Во второй привратницкой сидел пан Врана, у которого была больная печень, и Копферкингелю показалось, что тот не хочет смотреть на него…
Лакме была в столовой. Она стояла у окна под картиной со свадебной процессией и табличкой с расписанием поездов смерти, и муж улыбнулся ее черным волосам, ощутив мимолетный прилив жалости. Потом он заметил Мили, который торопливо прятал что-то за маленькое зеркало в столовой. Копферкингелю удалось разглядеть, что это была фотография, и он сказал себе: «Эге, а жизнь-то идет! Вот уже и Зинушка встречается со своим паном Милой, и даже тихоня Мили. м-да, дети растут, взрослеют.» Он подошел к радиоприемнику и включил его.
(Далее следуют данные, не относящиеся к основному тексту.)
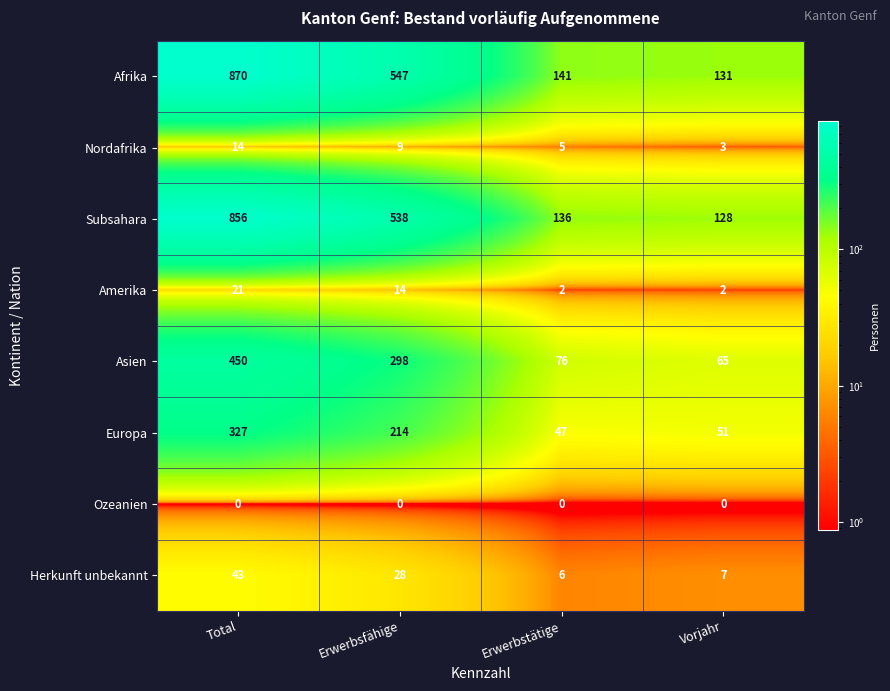

Which series has the largest range (max minus min)?

Afrika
— Бедняга Фенек, — сообщил он, — ему опять нужен морфий. Он слабый, мягкотелый, конченый человек. почти сумасшедший. Кстати, хотел бы я знать, как поживает этот пьяница, пан Прахарж. у него еще сын есть, Войта. давненько мы с ними не встречались, почти год. — Из приемника полилась сладчайшая каватина Альмавивы из «Севильского цирюльника», которую граф распевал под балконом Розины. и пан Копферкингель направился к Мили, протягивая ему раскрытую ладонь. — Ну-ка, покажи мне свою любовь, свою первую любовь, мы тоже хотим взглянуть на нее. — Поколебавшись, Мили отдал отцу фотографию. Оказалось, что это была вовсе не девушка, а подручный мясника, боксер из молодежного клуба.
— Это подручный мясника, — Мили заикался и смотрел на кошку, — ну, тот боксер.
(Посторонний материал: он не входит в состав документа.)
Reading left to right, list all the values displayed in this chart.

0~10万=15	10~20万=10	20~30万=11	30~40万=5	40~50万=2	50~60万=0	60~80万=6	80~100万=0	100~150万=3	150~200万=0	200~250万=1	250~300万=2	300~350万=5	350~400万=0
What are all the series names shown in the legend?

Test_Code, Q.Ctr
Копферкингель удивленно спросил:
— Где ты ее взял? Разве вы знакомы?
— Ты же сам послал меня за программкой, чтобы я знал, кто боксирует. — сказал Мили, а потом неохотно выдавил из себя, что дважды заходил в молодежный клуб и наблюдал за тренировками. — Там было написано, — объяснил Мили, — «приходите к нам». Ну, на том приглашении, что дал мне пан Рейнке.
— Я рад твоей дружбе с боксером, — чуть помедлив, произнес Копферкингель и подумал про себя, что такая дружба избавит подростка от изнеженности и слабохарактерности. — Ты, Мили, должен быть стойким и смелым, ведь в твоих жилах течет немецкая кровь. Моя кровь, — добавил он, сдвинув брови. — После каникул ты отправишься в немецкую гимназию. Да-да, — улыбнулся он опешившей и погрустневшей Лакме и вновь обратился к Мили: — Дружить с боксером — это, конечно, хорошо, бокс — боевой спорт, ein Wettkampf, недаром фюрер считает его одним из лучших видов спорта, но вот что, Мили: хватит тебе бродить невесть где. К мосту, пожалуй, тоже лучше не ходить. А этот твой друг тренируется прилежно? — Он вернул мальчику фотографию и, когда Мили кивнул, спросил: — А что он тебе рассказывает, о чем вы с ним говорите?
И он услышал ответ на свой вопрос. Он узнал, о чем говорят между собой два эти мальчика. Узнал, почему боксер так усиленно тренируется. Почему он так прилежен. Почему его удары должны непременно достигать цели. Потому что немцы вторглись в нашу страну. Потому что они насильники. Потому что они отняли у нас свободу. Говоря все это, Мили дрожал как овечий хвост и упорно смотрел на кошку, и пану Копферкингелю удалось превозмочь себя и промолчать. Он только скорбно покачал головой. «У меня есть еще время, чтобы открыть ему глаза, — думал он, глядя на Мили, — я все объясню ему, я уговорю его, я внушу ему верные мысли». И он направился к приемнику (Альмавива как раз заканчивал свою красивую арию) и легонько отпихнул кошку, метнувшуюся ему под ноги.